Yesterday, I drove my soon-to-be fifteen-year-old son to John Knox Ranch in the Hill Country of Texas, where he'll be for the next two weeks doing leader training.  

He has been going to John Knox Ranch since he was in the third grade, at the age of nine.  

As we drove, we talked about his excitement at being back at camp, and what he hoped to get out of it, and we also talked about the recent floods that have claimed over 80 lives so far, including so many eight and nine year-old girls from a summer camp, not far from where we were driving.  

I could tell that he was holding those two things in tension — the joy he felt at being somewhere he loved, and also the sadness over the tragedies he'd been reading about on social media.  

At one point, he said to me, "Imagine being a counselor for all those little kids, and having to take care of them, and then losing some of them."  As he said this, I could tell he'd been thinking deeply about this, as he was about to be trained to be one of those counselors one day. 

I am glad that he feels things deeply, both joy and sorrow.  I'm also glad that he will be in a place where he will be nurtured by loving people who dedicate their lives to helping kids realize their true potential and discovering God's purposes for their lives.  

But as I drove home, I could not help but think about the scores of parents who had dropped their own kids off at camp earlier this summer, and who never saw them alive again.  

And then my mind turned to the many others who were washed away in the flood, entire families gone in an instant, and so many still missing.  

One of my church members sorrowfully informed us yesterday that his only daughter and her stepchildren were swept away in one of the floods that occurred north of Austin.  Another told me her grandson lost a friend and a classmate.  

I have been holding space for grief, and also having some hard conversations with God about all of it, and I can feel the weight of it on me this morning.  

I've told my church many times before that God does not cause all things, but God is present in all things.  But even that seems a hard notion to hold on to in the wake of such incredible tragedy.  

As I write this, I can see blue sky peeking through the grey clouds.  The sun is shining through the leaves on the trees outside my window, flickering, momentary, but still there and filled with the promise that the darkness cannot overcome the light. 

Last night, we received an email from the camp director of John Knox Ranch, who informed us that they had received a good bit of rain after all the campers had been checked in. However, after the storm passed, they saw a double rainbow in the sky. 

In the book of Genesis, at the end of the story of the Great Flood, God tells Noah that the rainbow would be a sign of hope, a sign that destruction would not have the last word.  

When I read that email, a song by the band U2 drifted into my head, particularly the last stanza before the final chorus.  

"And see the bird with a leaf in her mouth.  After the flood, all the colors came out. It was a beautiful day..." 

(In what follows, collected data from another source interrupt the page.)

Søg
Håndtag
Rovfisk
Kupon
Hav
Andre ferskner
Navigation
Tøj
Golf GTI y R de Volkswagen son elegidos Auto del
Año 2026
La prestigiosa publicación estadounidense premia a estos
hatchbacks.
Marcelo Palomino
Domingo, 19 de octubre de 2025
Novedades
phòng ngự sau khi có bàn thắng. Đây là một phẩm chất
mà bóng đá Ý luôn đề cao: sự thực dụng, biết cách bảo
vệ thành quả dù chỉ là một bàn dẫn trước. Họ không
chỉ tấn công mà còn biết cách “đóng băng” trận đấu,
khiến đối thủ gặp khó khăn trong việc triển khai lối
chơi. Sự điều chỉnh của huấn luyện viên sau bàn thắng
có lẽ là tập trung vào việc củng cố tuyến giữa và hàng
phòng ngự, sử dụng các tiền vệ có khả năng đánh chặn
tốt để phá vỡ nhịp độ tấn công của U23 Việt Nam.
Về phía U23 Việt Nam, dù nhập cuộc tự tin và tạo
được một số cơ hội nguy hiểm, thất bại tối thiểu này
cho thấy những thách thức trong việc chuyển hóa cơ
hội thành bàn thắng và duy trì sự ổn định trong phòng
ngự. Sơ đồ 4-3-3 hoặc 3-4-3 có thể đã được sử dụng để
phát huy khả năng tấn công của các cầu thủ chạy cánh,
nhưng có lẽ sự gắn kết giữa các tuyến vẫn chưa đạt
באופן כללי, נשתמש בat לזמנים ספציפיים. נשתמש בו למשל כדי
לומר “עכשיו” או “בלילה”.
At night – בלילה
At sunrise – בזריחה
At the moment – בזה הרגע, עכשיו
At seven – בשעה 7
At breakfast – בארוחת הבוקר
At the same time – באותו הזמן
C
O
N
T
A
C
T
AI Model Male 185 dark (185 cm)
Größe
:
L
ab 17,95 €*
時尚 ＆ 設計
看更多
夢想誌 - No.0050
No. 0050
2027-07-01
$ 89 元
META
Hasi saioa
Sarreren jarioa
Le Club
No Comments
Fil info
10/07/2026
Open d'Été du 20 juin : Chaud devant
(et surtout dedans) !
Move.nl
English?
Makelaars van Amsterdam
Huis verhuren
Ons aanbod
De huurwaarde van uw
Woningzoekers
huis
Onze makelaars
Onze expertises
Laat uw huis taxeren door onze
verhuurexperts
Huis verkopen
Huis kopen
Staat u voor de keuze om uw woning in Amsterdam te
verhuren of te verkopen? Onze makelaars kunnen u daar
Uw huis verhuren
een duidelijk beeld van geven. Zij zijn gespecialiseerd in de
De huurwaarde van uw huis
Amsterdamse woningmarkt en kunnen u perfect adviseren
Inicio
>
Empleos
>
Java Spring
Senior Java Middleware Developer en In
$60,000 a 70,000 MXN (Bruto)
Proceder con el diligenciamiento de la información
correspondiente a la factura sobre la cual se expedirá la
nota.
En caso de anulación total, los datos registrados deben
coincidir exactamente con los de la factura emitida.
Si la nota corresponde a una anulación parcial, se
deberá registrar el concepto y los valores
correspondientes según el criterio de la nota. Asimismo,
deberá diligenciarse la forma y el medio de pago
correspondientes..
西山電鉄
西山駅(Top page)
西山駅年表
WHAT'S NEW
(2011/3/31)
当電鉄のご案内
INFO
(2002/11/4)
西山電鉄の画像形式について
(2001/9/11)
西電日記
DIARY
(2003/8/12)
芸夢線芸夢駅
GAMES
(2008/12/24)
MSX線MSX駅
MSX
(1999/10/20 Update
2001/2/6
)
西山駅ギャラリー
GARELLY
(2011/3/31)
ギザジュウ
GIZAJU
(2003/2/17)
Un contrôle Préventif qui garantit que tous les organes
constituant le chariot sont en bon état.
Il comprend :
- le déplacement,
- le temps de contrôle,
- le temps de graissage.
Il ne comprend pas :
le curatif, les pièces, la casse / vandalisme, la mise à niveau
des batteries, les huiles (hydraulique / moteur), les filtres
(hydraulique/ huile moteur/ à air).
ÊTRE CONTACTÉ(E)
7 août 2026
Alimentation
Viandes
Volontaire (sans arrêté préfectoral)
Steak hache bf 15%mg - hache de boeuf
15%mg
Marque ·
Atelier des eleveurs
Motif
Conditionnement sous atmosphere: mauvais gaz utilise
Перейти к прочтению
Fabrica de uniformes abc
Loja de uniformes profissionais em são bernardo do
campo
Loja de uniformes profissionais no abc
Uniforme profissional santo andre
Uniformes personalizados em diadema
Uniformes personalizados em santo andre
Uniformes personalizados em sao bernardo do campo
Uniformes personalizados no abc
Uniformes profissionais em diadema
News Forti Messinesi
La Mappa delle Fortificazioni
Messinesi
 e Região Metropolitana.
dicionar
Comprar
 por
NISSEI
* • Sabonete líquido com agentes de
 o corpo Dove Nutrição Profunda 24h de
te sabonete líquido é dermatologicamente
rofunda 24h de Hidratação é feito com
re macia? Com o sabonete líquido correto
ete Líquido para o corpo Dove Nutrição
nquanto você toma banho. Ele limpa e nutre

May the God of hope surround us in our moments of doubt and grief.  May we realize anew how precious and brief our lives are.  

May we discover that when the clouds clear, and the flood waters subside, we are held in a promise that love is stronger even than death, and that all the colors that come out bear witness to this love.  

And may the grace and peace of our Lord Jesus Christ be with us all, now and forever. Amen.